Melissa Edgar shared this post via CopBlock.org’s submit page.
Date of Interaction: June 22, 2014
This weekend I attended Firefly music festival, and for the most part, I had a lovely time. Between waste management, EMS and Dover PD, I made sure to thank about a dozen men and women in uniform for working those days. Festivals are a nightmare for health and safety workers. You must have been exhausted. There must have been thousands of kids pushing the limits, kids who don’t understand that babysitting at Firefly is not what you signed up for. You must have been really pissed off.
That doesn’t make this okay.
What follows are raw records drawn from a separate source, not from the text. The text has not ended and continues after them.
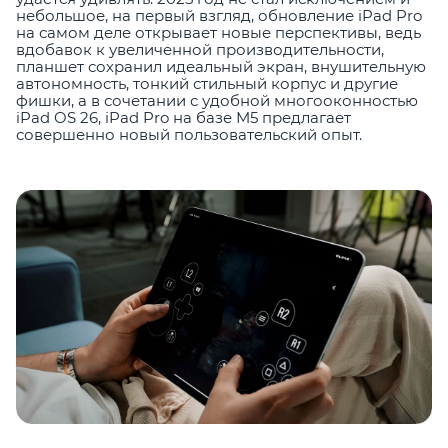
небольшое, на первый взгляд, обновление iPad Pro
на самом деле открывает новые перспективы, ведь
вдобавок к увеличенной производительности,
планшет сохранил идеальный экран, внушительную
автономность, тонкий стильный корпус и другие
фишки, а в сочетании с удобной многооконностью
iPad OS 26, iPad Pro на базе M5 предлагает
совершенно новый пользовательский опыт.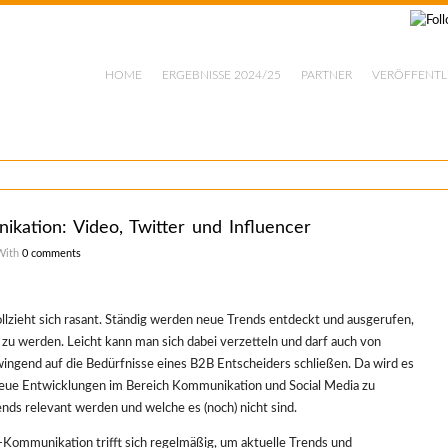
HOME
ERGEBNISSE 2024/25
PARTNER
VERÖFFENT
kation: Video, Twitter und Influencer
With
0 comments
llzieht sich rasant. Ständig werden neue Trends entdeckt und ausgerufen,
u werden. Leicht kann man sich dabei verzetteln und darf auch von
ngend auf die Bedürfnisse eines B2B Entscheiders schließen. Da wird es
ue Entwicklungen im Bereich Kommunikation und Social Media zu
ds relevant werden und welche es (noch) nicht sind.
-Kommunikation trifft sich regelmäßig, um aktuelle Trends und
Nothing really would.
Around 1:30 AM on Sunday, you and a few other officers were breaking up an altercation between two young black females outside of “The Hub.” The women had been separated and cuffed, and yes, they were saying nasty things to each other.
I don’t know if you remember what you said. Maybe you’re thinking, “That sounds like something I would say.” Maybe more than one Dover officer is thinking that.
In a uniform that is supposed to distinguish you with excellence as a protector, you said, “You’re the most ghetto piece of shit I’ve ever seen.” Those are the only words I heard you say. Perhaps you were in “rare form,” but I really doubt it.
Ghetto: a section of a city, especially a thickly populated slum area, inhabited predominantly by members of an ethnic or other minority group, often as a result of social or economic restrictions, pressures, or hardships.
Read it again. Consider for ten full Mississippi-seconds if that should come out of an educated adult’s mouth with your chosen connotation. Now, accept my biased certainty that you are not better than the woman you spat that phrase at.
Accept that you embarrassed your badge. Accept that those words did nothing to help, and if your boys in blue weren’t holding them, you may as well have been pulling hair with the ladies. Most of all, accept that you are not tough. Authority is not built on raised voices and name calling.
To anyone reading this: You are not a public nuisance for expecting justice and accountability from your government. You have the right to record police officers on duty, as they are public servants with no reasonable expectation of privacy. You have a civic duty to speak up about abuses of power, as well as cooperate with officers who are enforcing just laws. Some things are unacceptable, and doing something about it is better than doing nothing.
So Officer, I just thought I’d let you know: We’re paying attention.
And pardon me sir, but you looked like an asshole.